_Data listing_:
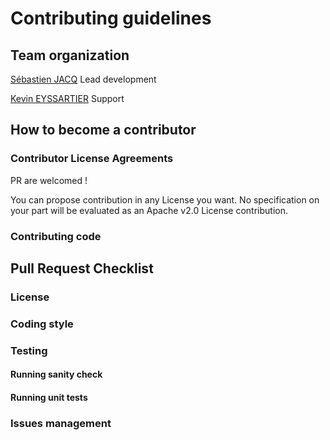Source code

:# Contributing guidelines

## Team organization
[Sébastien JACQ](https://github.com/sjthales) Lead development

[Kevin EYSSARTIER](https://github.com/eyssartk) Support

## How to become a contributor

### Contributor License Agreements

PR are welcomed !

You can propose contribution in any License you want. No specification on your part will be evaluated as an Apache v2.0 License contribution.

### Contributing code

## Pull Request Checklist

### License

### Coding style

### Testing

#### Running sanity check

#### Running unit tests

### Issues management
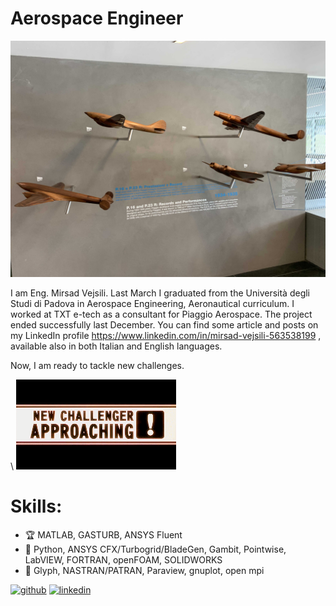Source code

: # Aerospace Engineer
![Aerospace Engineer](https://github.com/vejsili/vejsili/blob/main/2024_01_02_gh_Piaggio1.jpg)

I am Eng. Mirsad Vejsili. Last March I graduated from the Università degli Studi di Padova in Aerospace Engineering, Aeronautical curriculum. I worked at TXT e-tech as a consultant for Piaggio Aerospace. The project ended successfully last December. You can find some article and posts on my LinkedIn profile https://www.linkedin.com/in/mirsad-vejsili-563538199 , available also in both Italian and English languages.

Now, I am ready to tackle new challenges.

\ <img src="https://github.com/vejsili/vejsili/blob/main/tumblr_e450c41333cba82cc6ec0f2a4795315c_b8338fc2_500.webp" width=256 >

# Skills: 
* 🏆 MATLAB, GASTURB, ANSYS Fluent
* 🔧 Python, ANSYS CFX/Turbogrid/BladeGen, Gambit, Pointwise, LabVIEW, FORTRAN, openFOAM, SOLIDWORKS
* 🔨 Glyph, NASTRAN/PATRAN, Paraview, gnuplot, open mpi

 


[<img src='https://cdn.jsdelivr.net/npm/simple-icons@3.0.1/icons/github.svg' alt='github' height='40'>](https://github.com/vejsili)  [<img src='https://cdn.jsdelivr.net/npm/simple-icons@3.0.1/icons/linkedin.svg' alt='linkedin' height='40'>](https://www.linkedin.com/in/mirsad-vejsili-563538199)  

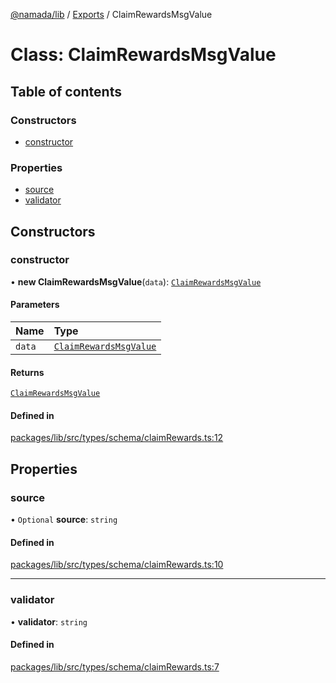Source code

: [@namada/lib](../README.md) / [Exports](../modules.md) / ClaimRewardsMsgValue

# Class: ClaimRewardsMsgValue

## Table of contents

### Constructors

- [constructor](ClaimRewardsMsgValue.md#constructor)

### Properties

- [source](ClaimRewardsMsgValue.md#source)
- [validator](ClaimRewardsMsgValue.md#validator)

## Constructors

### constructor

• **new ClaimRewardsMsgValue**(`data`): [`ClaimRewardsMsgValue`](ClaimRewardsMsgValue.md)

#### Parameters

| Name | Type |
| :------ | :------ |
| `data` | [`ClaimRewardsMsgValue`](ClaimRewardsMsgValue.md) |

#### Returns

[`ClaimRewardsMsgValue`](ClaimRewardsMsgValue.md)

#### Defined in

[packages/lib/src/types/schema/claimRewards.ts:12](https://github.com/namada-net/namada-sdkjs/blob/7e52eab0832738d3afb073b6a802625bea75ee25/packages/lib/src/types/schema/claimRewards.ts#L12)

## Properties

### source

• `Optional` **source**: `string`

#### Defined in

[packages/lib/src/types/schema/claimRewards.ts:10](https://github.com/namada-net/namada-sdkjs/blob/7e52eab0832738d3afb073b6a802625bea75ee25/packages/lib/src/types/schema/claimRewards.ts#L10)

___

### validator

• **validator**: `string`

#### Defined in

[packages/lib/src/types/schema/claimRewards.ts:7](https://github.com/namada-net/namada-sdkjs/blob/7e52eab0832738d3afb073b6a802625bea75ee25/packages/lib/src/types/schema/claimRewards.ts#L7)
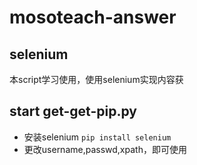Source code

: # mosoteach-answer

## selenium
本script学习使用，使用selenium实现内容获

## start get-get-pip.py
- 安装selenium `pip install selenium`
- 更改username,passwd,xpath，即可使用
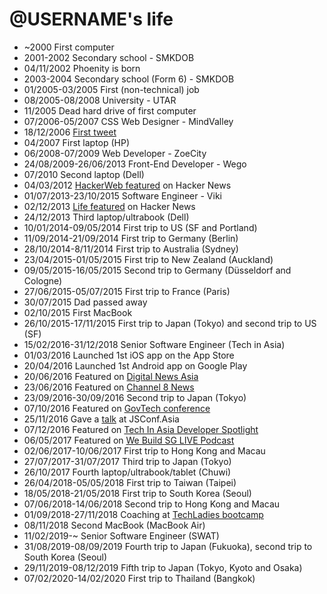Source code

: @USERNAME's life
===============

- ~2000 First computer
- 2001-2002 Secondary school - SMKDOB
- 04/11/2002 Phoenity is born
- 2003-2004 Secondary school (Form 6) - SMKDOB
- 01/2005-03/2005 First (non-technical) job
- 08/2005-08/2008 University - UTAR
- 11/2005 Dead hard drive of first computer
- 07/2006-05/2007 CSS Web Designer - MindValley
- 18/12/2006 [First tweet](https://twitter.com/cheeaun/status/1298723)
- 04/2007 First laptop (HP)
- 06/2008-07/2009 Web Developer - ZoeCity
- 24/08/2009-26/06/2013 Front-End Developer - Wego
- 07/2010 Second laptop (Dell)
- 04/03/2012 [HackerWeb featured](https://news.ycombinator.com/item?id=3662709) on Hacker News
- 01/07/2013-23/10/2015 Software Engineer - Viki
- 02/12/2013 [Life featured](https://news.ycombinator.com/item?id=6833565) on Hacker News
- 24/12/2013 Third laptop/ultrabook (Dell)
- 10/01/2014-09/05/2014 First trip to US (SF and Portland)
- 11/09/2014-21/09/2014 First trip to Germany (Berlin)
- 28/10/2014-8/11/2014 First trip to Australia (Sydney)
- 23/04/2015-01/05/2015 First trip to New Zealand (Auckland)
- 09/05/2015-16/05/2015 Second trip to Germany (Düsseldorf and Cologne)
- 27/06/2015-05/07/2015 First trip to France (Paris)
- 30/07/2015 Dad passed away
- 02/10/2015 First MacBook
- 26/10/2015-17/11/2015 First trip to Japan (Tokyo) and second trip to US (SF)
- 15/02/2016-31/12/2018 Senior Software Engineer (Tech in Asia)
- 01/03/2016 Launched 1st iOS app on the App Store
- 20/04/2016 Launched 1st Android app on Google Play
- 20/06/2016 Featured on [Digital News Asia](https://www.digitalnewsasia.com/digital-economy/datasets-rest-us-datagovsg)
- 23/06/2016 Featured on [Channel 8 News](http://www.channel8news.sg/news8/singapore/20160623-sg-ida-govt-data/2898746.html)
- 23/09/2016-30/09/2016 Second trip to Japan (Tokyo)
- 07/10/2016 Featured on [GovTech conference](https://twitter.com/heliumlife/status/784217428410544128)
- 25/11/2016 Gave a [talk](https://www.youtube.com/watch?v=V0dKzbhtHpQ) at JSConf.Asia
- 07/12/2016 Featured on [Tech In Asia Developer Spotlight](https://www.techinasia.com/talk/developer-spotlight-this-frontend-dev-wont-tell-you-where-to-start)
- 06/05/2017 Featured on [We Build SG LIVE Podcast](https://live.webuild.sg/046-chee-aun-lim/)
- 02/06/2017-10/06/2017 First trip to Hong Kong and Macau
- 27/07/2017-31/07/2017 Third trip to Japan (Tokyo)
- 26/10/2017 Fourth laptop/ultrabook/tablet (Chuwi)
- 26/04/2018-05/05/2018 First trip to Taiwan (Taipei)
- 18/05/2018-21/05/2018 First trip to South Korea (Seoul)
- 07/06/2018-14/06/2018 Second trip to Hong Kong and Macau
- 01/09/2018-27/11/2018 Coaching at [TechLadies bootcamp](http://www.techladies.co/)
- 08/11/2018 Second MacBook (MacBook Air)
- 11/02/2019-~ Senior Software Engineer (SWAT)
- 31/08/2019-08/09/2019 Fourth trip to Japan (Fukuoka), second trip to South Korea (Seoul)
- 29/11/2019-08/12/2019 Fifth trip to Japan (Tokyo, Kyoto and Osaka)
- 07/02/2020-14/02/2020 First trip to Thailand (Bangkok)

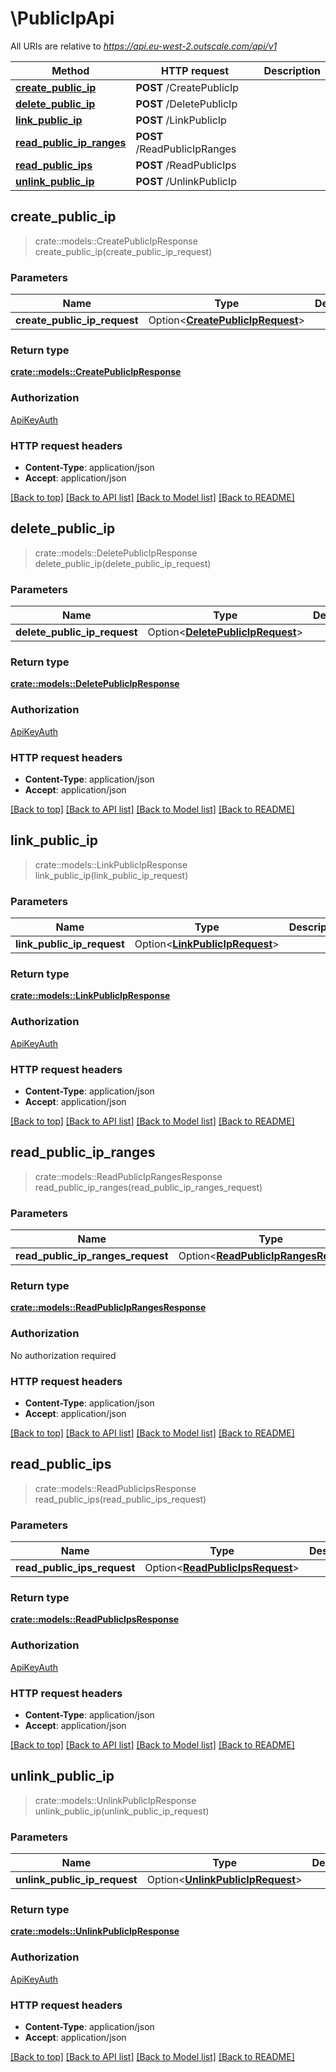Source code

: # \PublicIpApi

All URIs are relative to *https://api.eu-west-2.outscale.com/api/v1*

Method | HTTP request | Description
------------- | ------------- | -------------
[**create_public_ip**](PublicIpApi.md#create_public_ip) | **POST** /CreatePublicIp | 
[**delete_public_ip**](PublicIpApi.md#delete_public_ip) | **POST** /DeletePublicIp | 
[**link_public_ip**](PublicIpApi.md#link_public_ip) | **POST** /LinkPublicIp | 
[**read_public_ip_ranges**](PublicIpApi.md#read_public_ip_ranges) | **POST** /ReadPublicIpRanges | 
[**read_public_ips**](PublicIpApi.md#read_public_ips) | **POST** /ReadPublicIps | 
[**unlink_public_ip**](PublicIpApi.md#unlink_public_ip) | **POST** /UnlinkPublicIp | 



## create_public_ip

> crate::models::CreatePublicIpResponse create_public_ip(create_public_ip_request)


### Parameters


Name | Type | Description  | Required | Notes
------------- | ------------- | ------------- | ------------- | -------------
**create_public_ip_request** | Option<[**CreatePublicIpRequest**](CreatePublicIpRequest.md)> |  |  |

### Return type

[**crate::models::CreatePublicIpResponse**](CreatePublicIpResponse.md)

### Authorization

[ApiKeyAuth](../README.md#ApiKeyAuth)

### HTTP request headers

- **Content-Type**: application/json
- **Accept**: application/json

[[Back to top]](#) [[Back to API list]](../README.md#documentation-for-api-endpoints) [[Back to Model list]](../README.md#documentation-for-models) [[Back to README]](../README.md)


## delete_public_ip

> crate::models::DeletePublicIpResponse delete_public_ip(delete_public_ip_request)


### Parameters


Name | Type | Description  | Required | Notes
------------- | ------------- | ------------- | ------------- | -------------
**delete_public_ip_request** | Option<[**DeletePublicIpRequest**](DeletePublicIpRequest.md)> |  |  |

### Return type

[**crate::models::DeletePublicIpResponse**](DeletePublicIpResponse.md)

### Authorization

[ApiKeyAuth](../README.md#ApiKeyAuth)

### HTTP request headers

- **Content-Type**: application/json
- **Accept**: application/json

[[Back to top]](#) [[Back to API list]](../README.md#documentation-for-api-endpoints) [[Back to Model list]](../README.md#documentation-for-models) [[Back to README]](../README.md)


## link_public_ip

> crate::models::LinkPublicIpResponse link_public_ip(link_public_ip_request)


### Parameters


Name | Type | Description  | Required | Notes
------------- | ------------- | ------------- | ------------- | -------------
**link_public_ip_request** | Option<[**LinkPublicIpRequest**](LinkPublicIpRequest.md)> |  |  |

### Return type

[**crate::models::LinkPublicIpResponse**](LinkPublicIpResponse.md)

### Authorization

[ApiKeyAuth](../README.md#ApiKeyAuth)

### HTTP request headers

- **Content-Type**: application/json
- **Accept**: application/json

[[Back to top]](#) [[Back to API list]](../README.md#documentation-for-api-endpoints) [[Back to Model list]](../README.md#documentation-for-models) [[Back to README]](../README.md)


## read_public_ip_ranges

> crate::models::ReadPublicIpRangesResponse read_public_ip_ranges(read_public_ip_ranges_request)


### Parameters


Name | Type | Description  | Required | Notes
------------- | ------------- | ------------- | ------------- | -------------
**read_public_ip_ranges_request** | Option<[**ReadPublicIpRangesRequest**](ReadPublicIpRangesRequest.md)> |  |  |

### Return type

[**crate::models::ReadPublicIpRangesResponse**](ReadPublicIpRangesResponse.md)

### Authorization

No authorization required

### HTTP request headers

- **Content-Type**: application/json
- **Accept**: application/json

[[Back to top]](#) [[Back to API list]](../README.md#documentation-for-api-endpoints) [[Back to Model list]](../README.md#documentation-for-models) [[Back to README]](../README.md)


## read_public_ips

> crate::models::ReadPublicIpsResponse read_public_ips(read_public_ips_request)


### Parameters


Name | Type | Description  | Required | Notes
------------- | ------------- | ------------- | ------------- | -------------
**read_public_ips_request** | Option<[**ReadPublicIpsRequest**](ReadPublicIpsRequest.md)> |  |  |

### Return type

[**crate::models::ReadPublicIpsResponse**](ReadPublicIpsResponse.md)

### Authorization

[ApiKeyAuth](../README.md#ApiKeyAuth)

### HTTP request headers

- **Content-Type**: application/json
- **Accept**: application/json

[[Back to top]](#) [[Back to API list]](../README.md#documentation-for-api-endpoints) [[Back to Model list]](../README.md#documentation-for-models) [[Back to README]](../README.md)


## unlink_public_ip

> crate::models::UnlinkPublicIpResponse unlink_public_ip(unlink_public_ip_request)


### Parameters


Name | Type | Description  | Required | Notes
------------- | ------------- | ------------- | ------------- | -------------
**unlink_public_ip_request** | Option<[**UnlinkPublicIpRequest**](UnlinkPublicIpRequest.md)> |  |  |

### Return type

[**crate::models::UnlinkPublicIpResponse**](UnlinkPublicIpResponse.md)

### Authorization

[ApiKeyAuth](../README.md#ApiKeyAuth)

### HTTP request headers

- **Content-Type**: application/json
- **Accept**: application/json

[[Back to top]](#) [[Back to API list]](../README.md#documentation-for-api-endpoints) [[Back to Model list]](../README.md#documentation-for-models) [[Back to README]](../README.md)

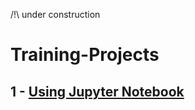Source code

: /!\ under construction
# Training-Projects

## 1 - [Using Jupyter Notebook](../blob/master/1-Using%20Jupiter%20notebook.ipynb)

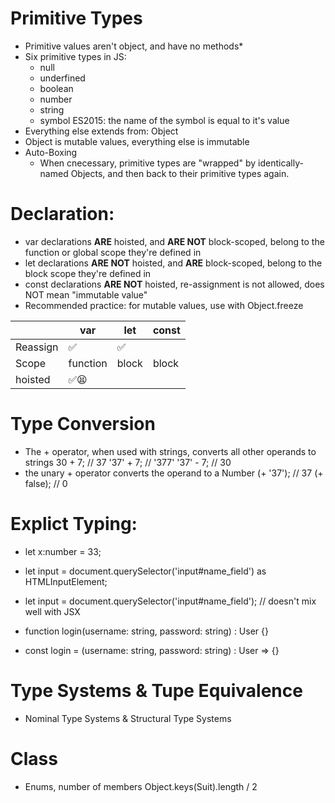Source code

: # Primitive Types

- Primitive values aren't object, and have no methods\*
- Six primitive types in JS:
  - null
  - underfined
  - boolean
  - number
  - string
  - symbol ES2015: the name of the symbol is equal to it's value
- Everything else extends from: Object
- Object is mutable values, everything else is immutable
- Auto-Boxing
  - When cnecessary, primitive types are "wrapped" by identically-named Objects, and then back to their primitive types again.

# Declaration:

- var declarations **ARE** hoisted, and **ARE NOT** block-scoped, belong to the function or global scope they're defined in
- let declarations **ARE NOT** hoisted, and **ARE** block-scoped, belong to the block scope they're defined in
- const declarations **ARE NOT** hoisted, re-assignment is not allowed, does NOT mean "immutable value"
- Recommended practice: for mutable values, use with Object.freeze

|          | var      | let   | const |
| -------- | -------- | ----- | ----- |
| Reassign | ✅       | ✅    |
| Scope    | function | block | block |
| hoisted  | ✅😫     |

# Type Conversion

- The + operator, when used with strings, converts all other operands to strings
  30 + 7; // 37 '37' + 7; // '377' '37' - 7; // 30
- the unary + operator converts the operand to a Number
  (+ '37'); // 37 (+ false); // 0

# Explict Typing:

- let x:number = 33;
- let input = document.querySelector('input#name_field') as HTMLInputElement;
- let input = <HTMLInputElement>document.querySelector('input#name_field'); // doesn't mix well with JSX

- function login(username: string, password: string) : User {}
- const login = (username: string, password: string) : User => {}

# Type Systems & Tupe Equivalence

- Nominal Type Systems & Structural Type Systems

# Class

- Enums, number of members Object.keys(Suit).length / 2
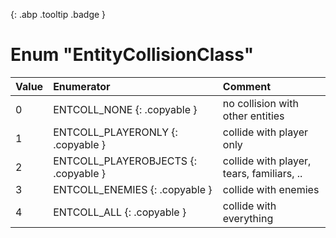 [ ](#){: .abp .tooltip .badge }
# Enum "EntityCollisionClass"
|Value|Enumerator|Comment|
|:--|:--|:--|
| 0 |ENTCOLL_NONE {: .copyable } | no collision with other entities <br> | 
| 1 |ENTCOLL_PLAYERONLY {: .copyable } | collide with player only <br> | 
| 2 |ENTCOLL_PLAYEROBJECTS {: .copyable } | collide with player, tears, familiars, .. <br> | 
| 3 |ENTCOLL_ENEMIES {: .copyable } | collide with enemies <br> | 
| 4 |ENTCOLL_ALL {: .copyable } | collide with everything <br> | 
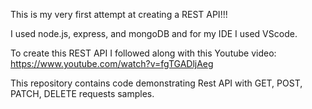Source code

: This is my very first attempt at creating a REST API!!!

I used node.js, express, and mongoDB and for my IDE I used VScode.

To create this REST API I followed along with this Youtube video: https://www.youtube.com/watch?v=fgTGADljAeg

This repository contains code demonstrating Rest API with GET, POST, PATCH, DELETE requests samples.

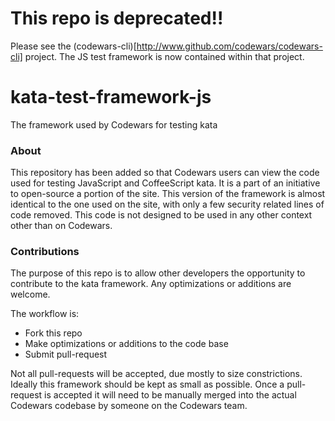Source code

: # This repo is deprecated!!
Please see the (codewars-cli)[http://www.github.com/codewars/codewars-cli] project. The JS test framework is now contained within that project.


kata-test-framework-js
======================

The framework used by Codewars for testing kata


### About
This repository has been added so that Codewars users can view the code used for testing JavaScript and CoffeeScript kata. 
It is a part of an initiative to open-source a portion of the site. This version of the framework is almost identical to the
one used on the site, with only a few security related lines of code removed. This code is not designed to be used in any other 
context other than on Codewars.

### Contributions
The purpose of this repo is to allow other developers the opportunity to contribute to the kata framework. Any optimizations or additions are welcome. 

The workflow is:

- Fork this repo
- Make optimizations or additions to the code base
- Submit pull-request

Not all pull-requests will be accepted, due mostly to size constrictions. Ideally this framework should be kept as small as possible. Once
a pull-request is accepted it will need to be manually merged into the actual Codewars codebase by someone on the Codewars team.

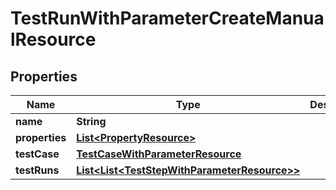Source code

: 
# TestRunWithParameterCreateManualResource

## Properties
Name | Type | Description | Notes
------------ | ------------- | ------------- | -------------
**name** | **String** |  |  [optional]
**properties** | [**List&lt;PropertyResource&gt;**](PropertyResource.md) |  |  [optional]
**testCase** | [**TestCaseWithParameterResource**](TestCaseWithParameterResource.md) |  | 
**testRuns** | [**List&lt;List&lt;TestStepWithParameterResource&gt;&gt;**](List.md) |  | 



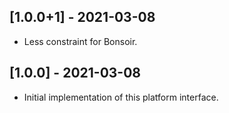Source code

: ## [1.0.0+1] - 2021-03-08

* Less constraint for Bonsoir.

## [1.0.0] - 2021-03-08

* Initial implementation of this platform interface.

_Task item_: Write out, word for word, the lines from the first line of the entries through the one containing "gnuplot, open mpi", both included. Leave out the pictures.

_Task solution_:
Source code

:# Contributing guidelines

## Team organization
[Sébastien JACQ](https://github.com/sjthales) Lead development

[Kevin EYSSARTIER](https://github.com/eyssartk) Support

## How to become a contributor

### Contributor License Agreements

PR are welcomed !

You can propose contribution in any License you want. No specification on your part will be evaluated as an Apache v2.0 License contribution.

### Contributing code

## Pull Request Checklist

### License

### Coding style

### Testing

#### Running sanity check

#### Running unit tests

### Issues management
Source code

: # Aerospace Engineer
![Aerospace Engineer](https://github.com/vejsili/vejsili/blob/main/2024_01_02_gh_Piaggio1.jpg)

I am Eng. Mirsad Vejsili. Last March I graduated from the Università degli Studi di Padova in Aerospace Engineering, Aeronautical curriculum. I worked at TXT e-tech as a consultant for Piaggio Aerospace. The project ended successfully last December. You can find some article and posts on my LinkedIn profile https://www.linkedin.com/in/mirsad-vejsili-563538199 , available also in both Italian and English languages.

Now, I am ready to tackle new challenges.

\ <img src="https://github.com/vejsili/vejsili/blob/main/tumblr_e450c41333cba82cc6ec0f2a4795315c_b8338fc2_500.webp" width=256 >

# Skills: 
* 🏆 MATLAB, GASTURB, ANSYS Fluent
* 🔧 Python, ANSYS CFX/Turbogrid/BladeGen, Gambit, Pointwise, LabVIEW, FORTRAN, openFOAM, SOLIDWORKS
* 🔨 Glyph, NASTRAN/PATRAN, Paraview, gnuplot, open mpi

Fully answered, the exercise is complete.